Incidentally, recycling the digested sludge back to the fermentation tank is being praticed only because, in the first place, both of the anaerobic bacteria have been presumed to have been deposited on the undecomposed solids in the digested sludge and have been concentrated, and, secondly, even if the bacteria in the waste water under treatment are supposed to exist in a suspended situation, no practicable means for concentration-separation without biologically deactivating the bacteria has not so far been identified. It has not been clarified yet whether a greater proportion of those two bacteria is dispersed in the solid fraction of slurry (digested sludge) or whether in the liquor fraction (treated water), due to a lack of any reliable analysis method.
Thereupon, the present inventors had checked by microscope in what manner the bacteria exist in various kinds of anaerobic digested slurry, and, as a result, they found that those anaerobic bacteria suspended in the liquor are far greater in their proportion than those which are deposited on such solids which are not easily decomposable as cellulosic fibers.

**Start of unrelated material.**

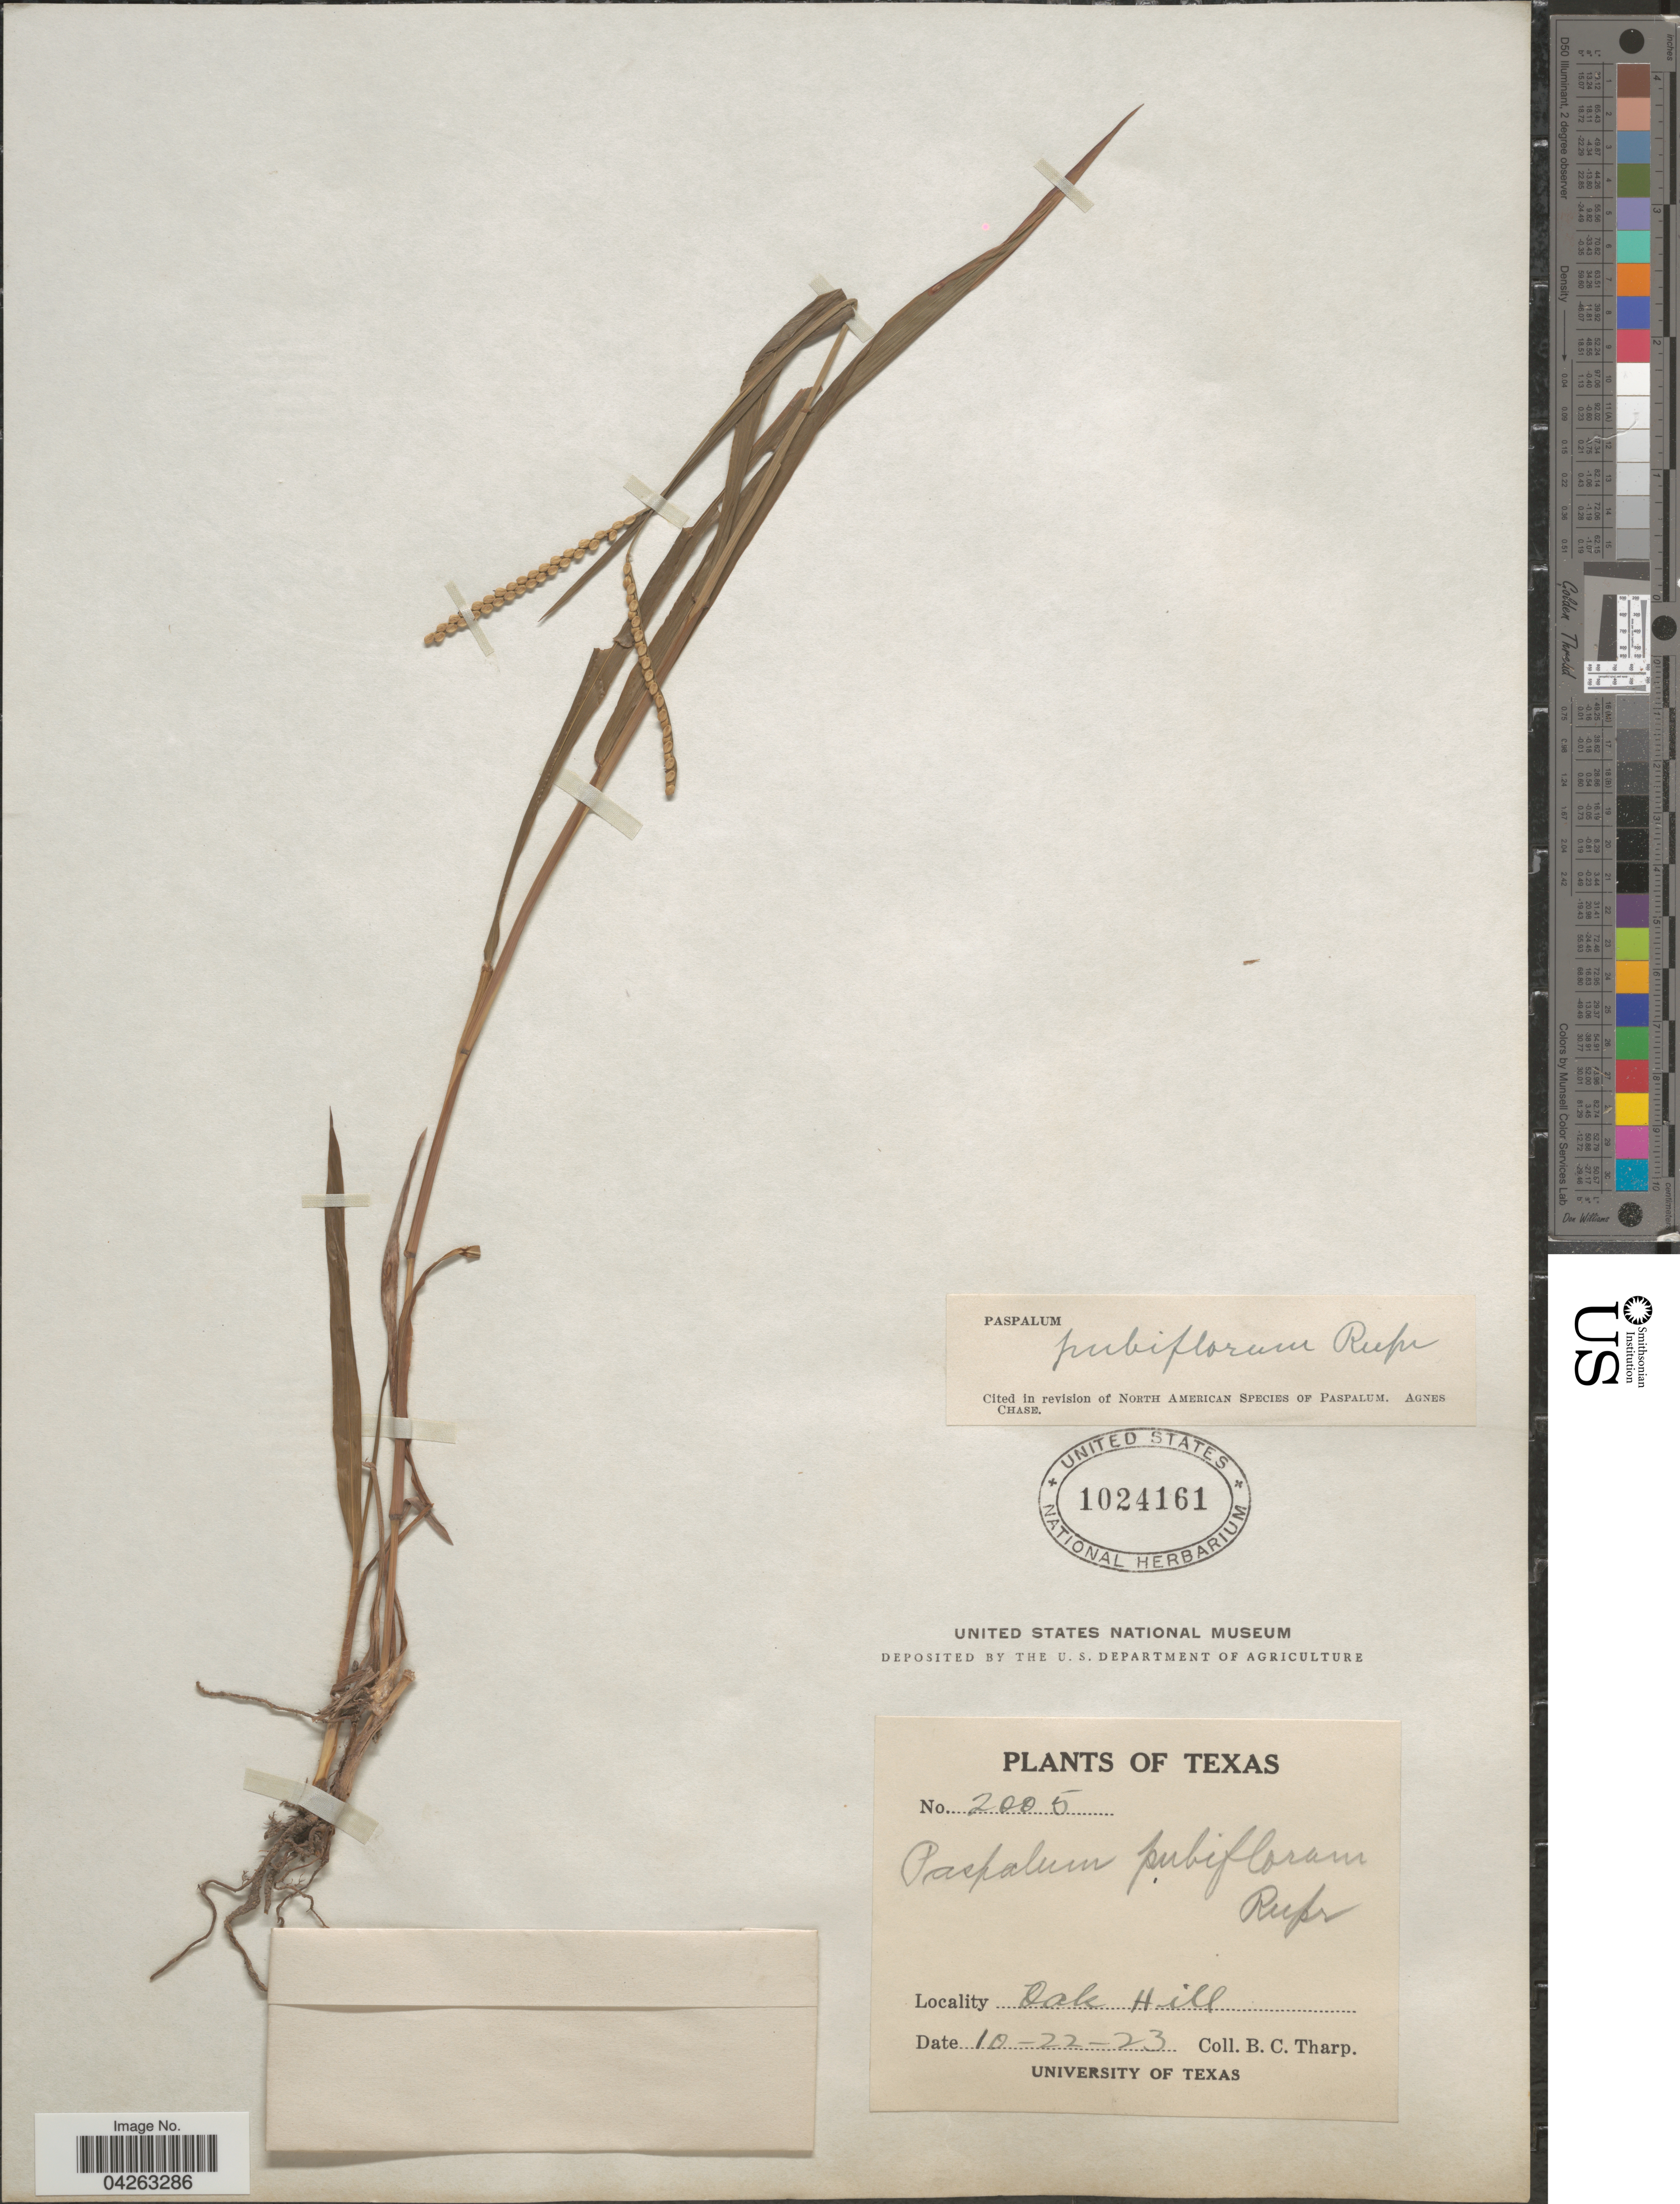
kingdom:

Based on the aforementioned new knowledge, and as a result of their serious efforts for identifying a process highly practicable for recovering cells of both anaerobic bacterial cells contained in the anaerobically digested liquor, they acquired another new knowledge as cited here below. When excess activated sludge which is produced by treating organic waste water with activated sludge was added to the digestion treatment water and stirred/mixed under an open atmosphere, it was discovered that (1) both anaerobic bacteria were effectively deposited on excess activated sludge, and (2) they could easily be precipitated/separated together with excess activated sludge through gravity sedimentation. Upon testing the fermentation activity of both anaerobic bacteria thus recovered, it was made known that the beginning of fermentation delayed three to six days and the fermentation activity as well was low. In other words, it was noted that even if physically the bacterial cells could be recovered, their biological activity was damaged. Then through further research efforts, it was finally clarified that if the stirring be performed under an anaerobic conditions, there would be no delay in the beginning of fermentation and the fermentation activity could be high enough.
The present invention has been the product based on a number of new discoveries as mentioned above.